(Dataset items)
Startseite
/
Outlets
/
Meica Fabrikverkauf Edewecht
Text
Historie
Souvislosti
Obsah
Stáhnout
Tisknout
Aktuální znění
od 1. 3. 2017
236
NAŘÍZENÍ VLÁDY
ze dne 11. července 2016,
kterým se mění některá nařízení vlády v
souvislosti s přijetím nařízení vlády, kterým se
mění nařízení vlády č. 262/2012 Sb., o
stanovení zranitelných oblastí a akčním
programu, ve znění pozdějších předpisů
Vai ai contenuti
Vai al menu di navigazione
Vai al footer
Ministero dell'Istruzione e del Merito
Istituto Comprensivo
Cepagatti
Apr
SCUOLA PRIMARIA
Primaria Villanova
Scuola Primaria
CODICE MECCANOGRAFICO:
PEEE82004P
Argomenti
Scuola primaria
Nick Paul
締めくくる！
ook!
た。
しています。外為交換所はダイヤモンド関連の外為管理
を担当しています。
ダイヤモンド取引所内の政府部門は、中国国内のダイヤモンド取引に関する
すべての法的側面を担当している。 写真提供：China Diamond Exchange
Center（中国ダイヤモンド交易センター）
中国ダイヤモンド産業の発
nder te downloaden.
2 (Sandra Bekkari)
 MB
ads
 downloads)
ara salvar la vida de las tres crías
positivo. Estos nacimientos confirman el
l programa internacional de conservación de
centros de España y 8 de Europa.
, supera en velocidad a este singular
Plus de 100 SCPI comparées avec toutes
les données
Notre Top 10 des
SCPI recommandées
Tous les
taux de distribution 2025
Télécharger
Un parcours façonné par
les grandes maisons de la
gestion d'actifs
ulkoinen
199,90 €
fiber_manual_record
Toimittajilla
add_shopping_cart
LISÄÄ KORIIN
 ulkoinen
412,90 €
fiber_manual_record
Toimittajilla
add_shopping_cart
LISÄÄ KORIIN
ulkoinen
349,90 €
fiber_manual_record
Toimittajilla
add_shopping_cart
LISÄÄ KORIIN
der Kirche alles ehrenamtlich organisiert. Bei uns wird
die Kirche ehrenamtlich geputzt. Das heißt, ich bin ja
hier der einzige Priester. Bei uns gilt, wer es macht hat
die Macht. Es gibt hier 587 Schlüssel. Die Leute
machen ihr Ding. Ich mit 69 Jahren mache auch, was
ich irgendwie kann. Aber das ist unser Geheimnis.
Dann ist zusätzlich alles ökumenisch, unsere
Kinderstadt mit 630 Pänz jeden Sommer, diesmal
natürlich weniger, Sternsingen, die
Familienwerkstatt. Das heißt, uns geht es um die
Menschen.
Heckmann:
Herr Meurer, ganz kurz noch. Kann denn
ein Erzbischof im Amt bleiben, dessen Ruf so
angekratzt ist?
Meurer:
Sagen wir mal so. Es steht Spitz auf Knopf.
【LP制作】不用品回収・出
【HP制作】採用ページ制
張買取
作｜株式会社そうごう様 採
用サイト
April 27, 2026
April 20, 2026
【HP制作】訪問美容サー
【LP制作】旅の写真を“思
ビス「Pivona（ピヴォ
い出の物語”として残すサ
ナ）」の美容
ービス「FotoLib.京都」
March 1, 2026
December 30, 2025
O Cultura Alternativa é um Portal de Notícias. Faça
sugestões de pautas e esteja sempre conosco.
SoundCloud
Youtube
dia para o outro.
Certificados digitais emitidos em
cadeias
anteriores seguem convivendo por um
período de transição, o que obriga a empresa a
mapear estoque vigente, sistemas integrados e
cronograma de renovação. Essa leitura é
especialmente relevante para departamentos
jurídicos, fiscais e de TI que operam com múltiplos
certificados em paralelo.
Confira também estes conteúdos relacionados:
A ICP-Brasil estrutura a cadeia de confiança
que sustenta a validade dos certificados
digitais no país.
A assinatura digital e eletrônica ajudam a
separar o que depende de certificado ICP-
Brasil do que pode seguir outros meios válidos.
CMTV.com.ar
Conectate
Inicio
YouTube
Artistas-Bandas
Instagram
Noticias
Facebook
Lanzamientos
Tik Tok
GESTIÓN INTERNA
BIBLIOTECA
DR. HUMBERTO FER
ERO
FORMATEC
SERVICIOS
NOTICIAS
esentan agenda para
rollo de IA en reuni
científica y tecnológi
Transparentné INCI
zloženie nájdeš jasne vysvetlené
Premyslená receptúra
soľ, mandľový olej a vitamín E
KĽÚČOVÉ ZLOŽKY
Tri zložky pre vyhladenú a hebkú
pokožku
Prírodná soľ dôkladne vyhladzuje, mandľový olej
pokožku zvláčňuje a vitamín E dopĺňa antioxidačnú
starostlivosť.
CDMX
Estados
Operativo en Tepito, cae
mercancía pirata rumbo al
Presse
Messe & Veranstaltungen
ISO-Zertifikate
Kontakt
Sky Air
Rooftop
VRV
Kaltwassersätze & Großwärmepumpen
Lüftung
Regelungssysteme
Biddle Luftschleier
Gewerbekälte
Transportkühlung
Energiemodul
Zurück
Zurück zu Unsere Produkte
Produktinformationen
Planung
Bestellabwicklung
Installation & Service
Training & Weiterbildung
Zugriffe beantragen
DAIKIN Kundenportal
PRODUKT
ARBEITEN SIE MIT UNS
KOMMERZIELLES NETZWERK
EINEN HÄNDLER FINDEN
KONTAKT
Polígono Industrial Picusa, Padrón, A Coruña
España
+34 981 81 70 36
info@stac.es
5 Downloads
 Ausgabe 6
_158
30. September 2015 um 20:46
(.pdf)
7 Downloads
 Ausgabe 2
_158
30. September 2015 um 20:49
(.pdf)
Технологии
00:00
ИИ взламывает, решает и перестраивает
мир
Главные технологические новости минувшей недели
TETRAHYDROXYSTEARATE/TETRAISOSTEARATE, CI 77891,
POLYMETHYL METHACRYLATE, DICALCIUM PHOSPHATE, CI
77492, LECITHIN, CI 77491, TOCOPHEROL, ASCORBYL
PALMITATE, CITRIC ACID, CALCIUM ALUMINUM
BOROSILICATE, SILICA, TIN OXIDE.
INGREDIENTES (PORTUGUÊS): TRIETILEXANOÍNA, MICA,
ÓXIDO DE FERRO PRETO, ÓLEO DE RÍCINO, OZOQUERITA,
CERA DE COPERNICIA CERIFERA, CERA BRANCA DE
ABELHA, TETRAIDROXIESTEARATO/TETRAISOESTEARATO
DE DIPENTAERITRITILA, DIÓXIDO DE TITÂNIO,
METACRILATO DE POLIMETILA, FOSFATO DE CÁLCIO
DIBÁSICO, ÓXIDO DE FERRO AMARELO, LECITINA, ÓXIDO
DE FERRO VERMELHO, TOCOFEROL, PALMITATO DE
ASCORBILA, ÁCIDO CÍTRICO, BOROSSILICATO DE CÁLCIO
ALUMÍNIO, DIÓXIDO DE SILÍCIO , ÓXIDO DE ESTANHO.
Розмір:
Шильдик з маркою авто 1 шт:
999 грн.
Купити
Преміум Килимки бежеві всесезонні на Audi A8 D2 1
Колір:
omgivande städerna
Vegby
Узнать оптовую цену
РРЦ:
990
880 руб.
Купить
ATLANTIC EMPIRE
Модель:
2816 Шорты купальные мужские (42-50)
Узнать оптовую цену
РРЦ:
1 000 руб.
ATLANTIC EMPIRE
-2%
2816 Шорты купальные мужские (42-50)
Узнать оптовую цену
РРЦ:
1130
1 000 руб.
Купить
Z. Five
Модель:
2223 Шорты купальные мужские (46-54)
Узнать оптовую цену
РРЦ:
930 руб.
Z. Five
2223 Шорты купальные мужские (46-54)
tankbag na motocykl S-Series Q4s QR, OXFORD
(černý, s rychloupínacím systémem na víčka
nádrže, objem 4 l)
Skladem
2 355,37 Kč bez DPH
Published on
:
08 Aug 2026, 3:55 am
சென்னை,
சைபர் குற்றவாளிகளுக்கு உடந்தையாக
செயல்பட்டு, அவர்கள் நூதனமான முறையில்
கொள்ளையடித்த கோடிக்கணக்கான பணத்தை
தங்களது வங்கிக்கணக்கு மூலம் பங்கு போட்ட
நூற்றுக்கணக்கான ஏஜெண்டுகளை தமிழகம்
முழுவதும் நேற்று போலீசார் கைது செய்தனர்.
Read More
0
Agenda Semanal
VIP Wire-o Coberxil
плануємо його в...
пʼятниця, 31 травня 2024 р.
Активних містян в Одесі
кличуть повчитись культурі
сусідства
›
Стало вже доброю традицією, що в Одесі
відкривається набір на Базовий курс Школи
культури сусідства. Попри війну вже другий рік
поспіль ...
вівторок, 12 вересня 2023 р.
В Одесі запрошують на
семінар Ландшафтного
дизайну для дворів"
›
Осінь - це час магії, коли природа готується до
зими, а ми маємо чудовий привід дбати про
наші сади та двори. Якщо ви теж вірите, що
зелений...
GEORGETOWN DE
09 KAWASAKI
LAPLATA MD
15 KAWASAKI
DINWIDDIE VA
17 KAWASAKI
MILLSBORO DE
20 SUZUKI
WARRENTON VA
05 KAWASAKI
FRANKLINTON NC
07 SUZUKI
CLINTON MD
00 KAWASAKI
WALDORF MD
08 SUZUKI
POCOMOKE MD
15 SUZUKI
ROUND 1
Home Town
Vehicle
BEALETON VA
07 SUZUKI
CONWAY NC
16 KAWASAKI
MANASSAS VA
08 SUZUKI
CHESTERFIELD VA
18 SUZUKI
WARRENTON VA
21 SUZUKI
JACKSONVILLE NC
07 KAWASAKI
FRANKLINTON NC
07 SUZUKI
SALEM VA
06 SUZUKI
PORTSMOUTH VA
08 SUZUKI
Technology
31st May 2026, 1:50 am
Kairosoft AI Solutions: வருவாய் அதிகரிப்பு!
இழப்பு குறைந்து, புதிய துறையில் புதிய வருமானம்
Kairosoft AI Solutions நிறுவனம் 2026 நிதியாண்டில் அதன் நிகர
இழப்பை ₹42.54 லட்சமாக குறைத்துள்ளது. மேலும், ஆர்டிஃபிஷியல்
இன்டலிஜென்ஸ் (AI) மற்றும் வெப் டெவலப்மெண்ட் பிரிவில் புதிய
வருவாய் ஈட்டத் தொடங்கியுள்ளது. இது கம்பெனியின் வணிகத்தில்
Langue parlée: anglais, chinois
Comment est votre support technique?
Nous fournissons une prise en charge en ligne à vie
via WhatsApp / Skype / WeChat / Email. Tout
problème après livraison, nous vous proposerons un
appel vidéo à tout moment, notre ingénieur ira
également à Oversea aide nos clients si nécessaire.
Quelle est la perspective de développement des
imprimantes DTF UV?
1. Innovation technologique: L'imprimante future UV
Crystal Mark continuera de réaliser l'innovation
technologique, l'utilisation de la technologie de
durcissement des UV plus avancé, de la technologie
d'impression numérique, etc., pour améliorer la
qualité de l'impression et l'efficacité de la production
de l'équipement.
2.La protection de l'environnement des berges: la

> ACTION ITEM: The entries above hold a line with "Шильдик з маркою" and a later line with "VIP Wire-o Coberxil". Write out exactly those lines and all lines between, nothing more.

> OUTPUT OF THE TASK:
Шильдик з маркою авто 1 шт:
999 грн.
Купити
Преміум Килимки бежеві всесезонні на Audi A8 D2 1
Колір:
omgivande städerna
Vegby
Узнать оптовую цену
РРЦ:
990
880 руб.
Купить
ATLANTIC EMPIRE
Модель:
2816 Шорты купальные мужские (42-50)
Узнать оптовую цену
РРЦ:
1 000 руб.
ATLANTIC EMPIRE
-2%
2816 Шорты купальные мужские (42-50)
Узнать оптовую цену
РРЦ:
1130
1 000 руб.
Купить
Z. Five
Модель:
2223 Шорты купальные мужские (46-54)
Узнать оптовую цену
РРЦ:
930 руб.
Z. Five
2223 Шорты купальные мужские (46-54)
tankbag na motocykl S-Series Q4s QR, OXFORD
(černý, s rychloupínacím systémem na víčka
nádrže, objem 4 l)
Skladem
2 355,37 Kč bez DPH
Published on
:
08 Aug 2026, 3:55 am
சென்னை,
சைபர் குற்றவாளிகளுக்கு உடந்தையாக
செயல்பட்டு, அவர்கள் நூதனமான முறையில்
கொள்ளையடித்த கோடிக்கணக்கான பணத்தை
தங்களது வங்கிக்கணக்கு மூலம் பங்கு போட்ட
நூற்றுக்கணக்கான ஏஜெண்டுகளை தமிழகம்
முழுவதும் நேற்று போலீசார் கைது செய்தனர்.
Read More
0
Agenda Semanal
VIP Wire-o Coberxil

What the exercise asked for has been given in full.